Introduction to SNOBOL Programming Language


Introduction :

SNOBOL was designed in the early 1960s by three people at Bell Laboratories: (D.J. Farber, R.E. Griswold, and F.P. Polensky (Farber et al., 1964).

History :

SNOBOL is a special purposed language developed to provide a powerful means of doing character string manipulation. Accordingly SNOBOL has a collection of powerful operations for doing string pattern matchings. The most common early application of SNOBOL was to write text editors. Because of the dynamic nature of SNOBOL and its interpreter implementation, it is now considered too slow for such applications.
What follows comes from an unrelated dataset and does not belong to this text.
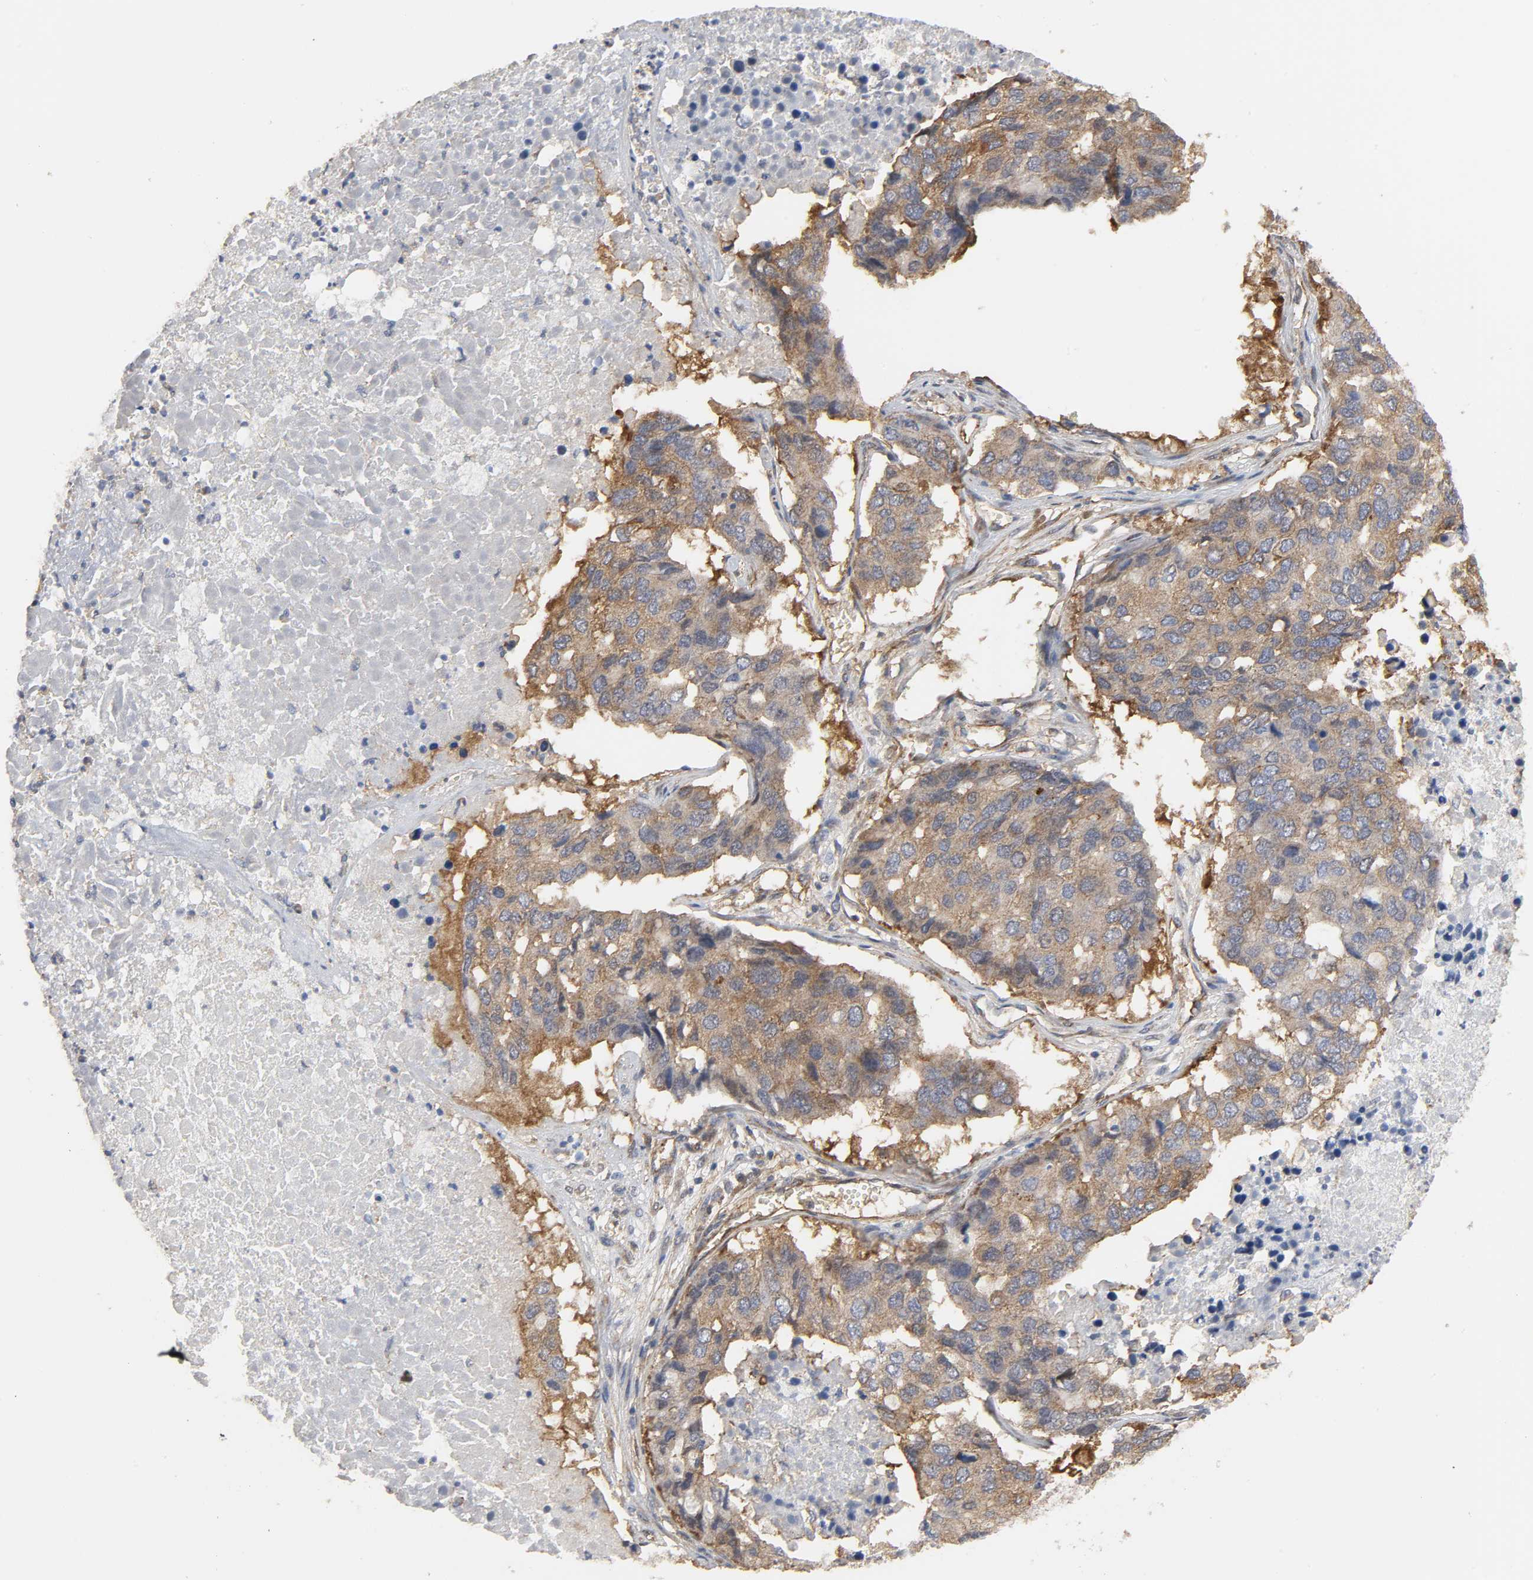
{"staining": {"intensity": "moderate", "quantity": ">75%", "location": "cytoplasmic/membranous"}, "tissue": "pancreatic cancer", "cell_type": "Tumor cells", "image_type": "cancer", "snomed": [{"axis": "morphology", "description": "Adenocarcinoma, NOS"}, {"axis": "topography", "description": "Pancreas"}], "caption": "Brown immunohistochemical staining in pancreatic cancer (adenocarcinoma) shows moderate cytoplasmic/membranous expression in approximately >75% of tumor cells.", "gene": "SH3GLB1", "patient": {"sex": "male", "age": 50}}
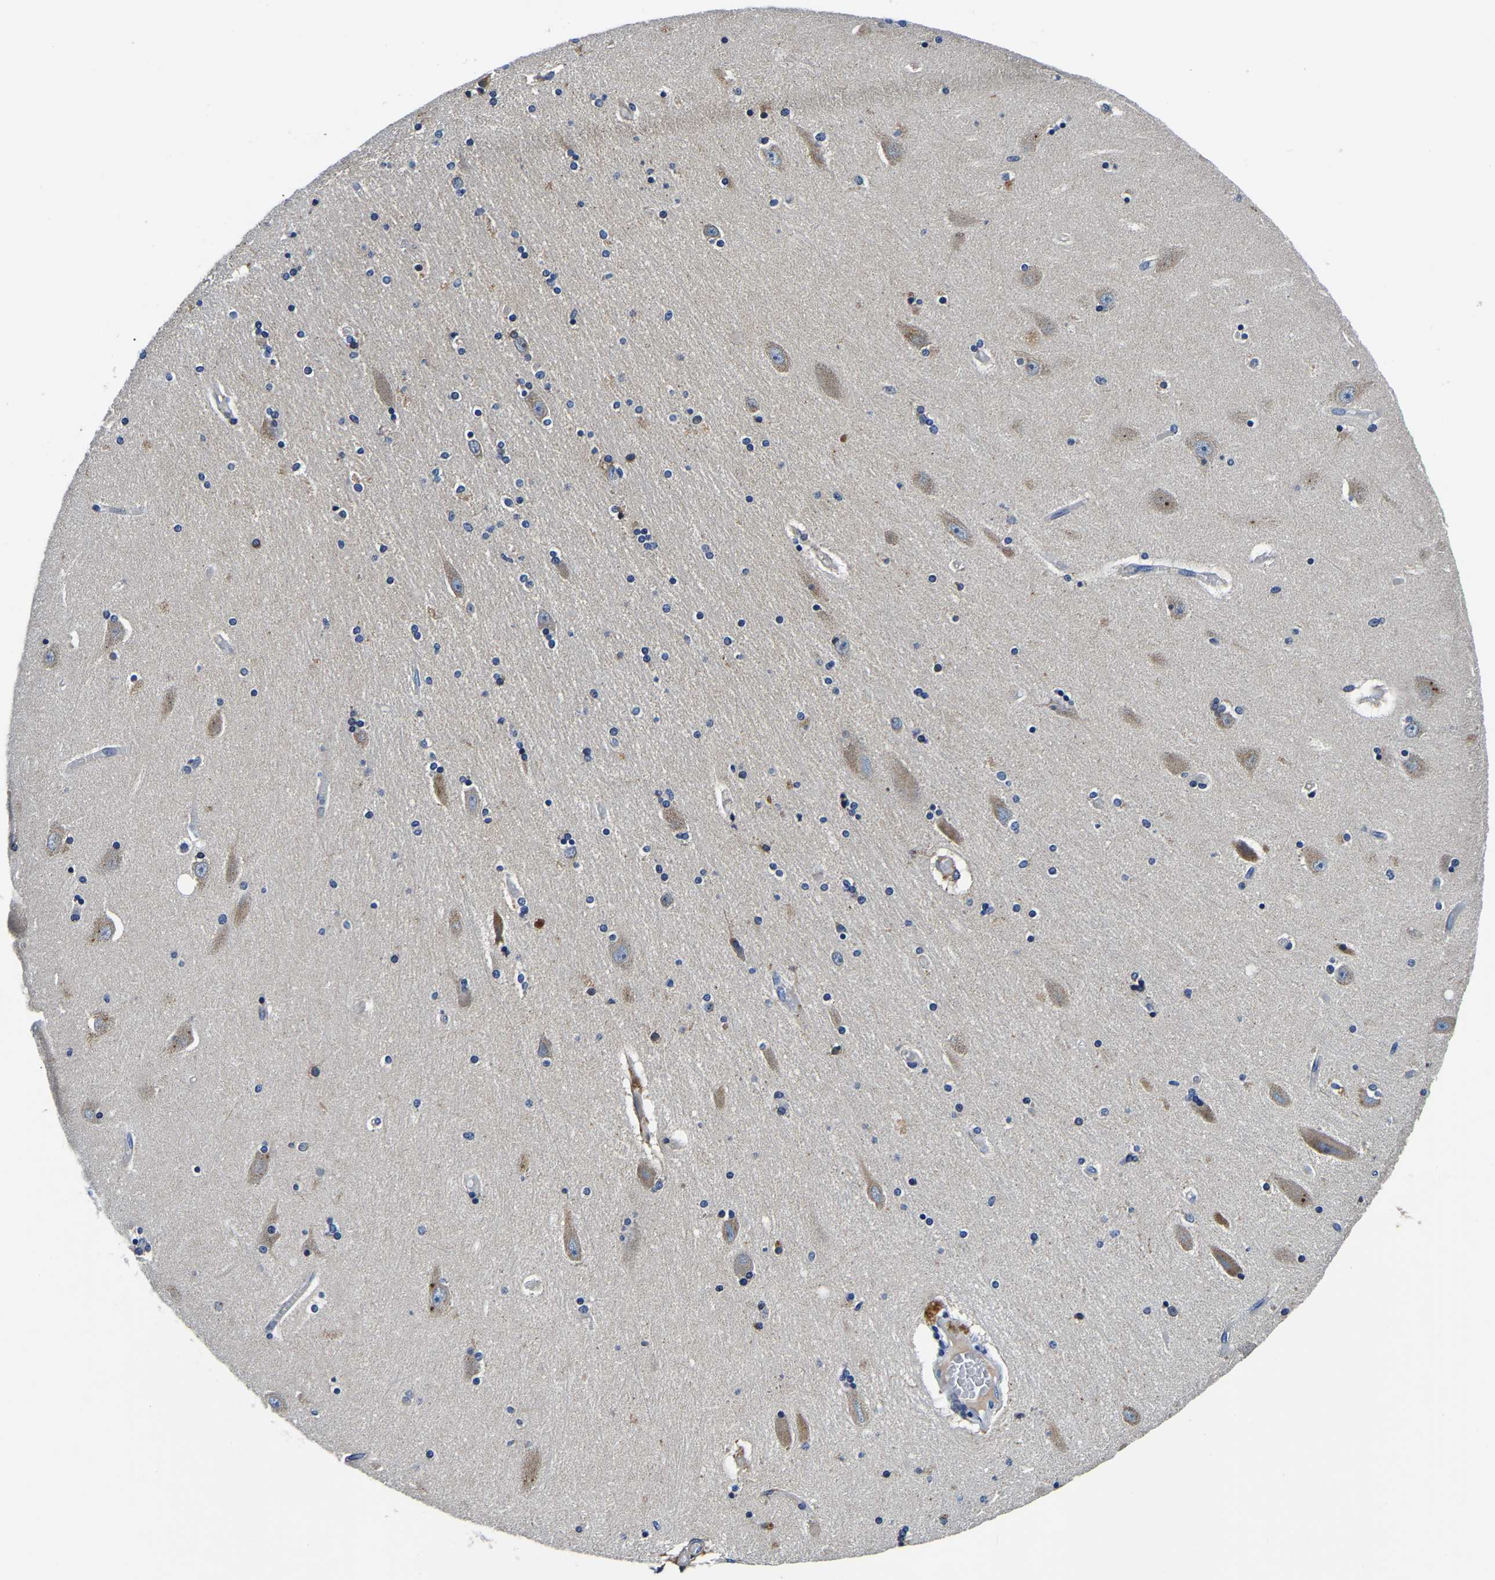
{"staining": {"intensity": "weak", "quantity": "<25%", "location": "cytoplasmic/membranous"}, "tissue": "hippocampus", "cell_type": "Glial cells", "image_type": "normal", "snomed": [{"axis": "morphology", "description": "Normal tissue, NOS"}, {"axis": "topography", "description": "Hippocampus"}], "caption": "Immunohistochemistry (IHC) micrograph of benign hippocampus: human hippocampus stained with DAB reveals no significant protein positivity in glial cells.", "gene": "KCTD17", "patient": {"sex": "female", "age": 54}}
Infact SNOBOL is now close to being completely unused.

Basic Features :

  • Data Types :

The data types used by Snobol Language are as follows :

 
Data Type		Formal Identification

string			STRING
integer			INTEGER
real number		REAL
pattern structure	PATTERN
array			ARRAY
table			TABLE
created Name		NAME
unevaluated expression	EXPRESSION
object code		CODE
programmer-defined	Data type name
external		EXTERNAL
Integers, reals, strings, patterns, arrays, and tables are types of data objects that are built into the SNOBOL4 language. Facilities are provided in the language to permit a programmer to define additional types of data. This facilitates representation of structural relationships inherent in data.

  • Modular Units :
Many SNOBOL4 procedures are invoked by functions built into the system, called called primitive functions. Operations that occur frequently are implemented as primitive functions for efficiency. In addition, facilities are available for a programmer to define his own sournce language function. A programmer defined function in SNOBOL4 must include:
i) a call to the primitive function DEFINE for each programmer-defined function.
ii) a procedure, written in SNOBOL$, for each function.
Many functions are conveniently defined recursively. For example, factorials may be defined as
fact(0) = 1
fact(n) = n*fact(n-1) for n>0

  • Parameter Passing methods :
Parameters can be passed in SNOBOL by value. When a parameter is passed by value, the value of the actual parameter is used to intialize the corresponding formal parameter, which then acts as a local variable in the subprogram, thus providing in-mode semantics.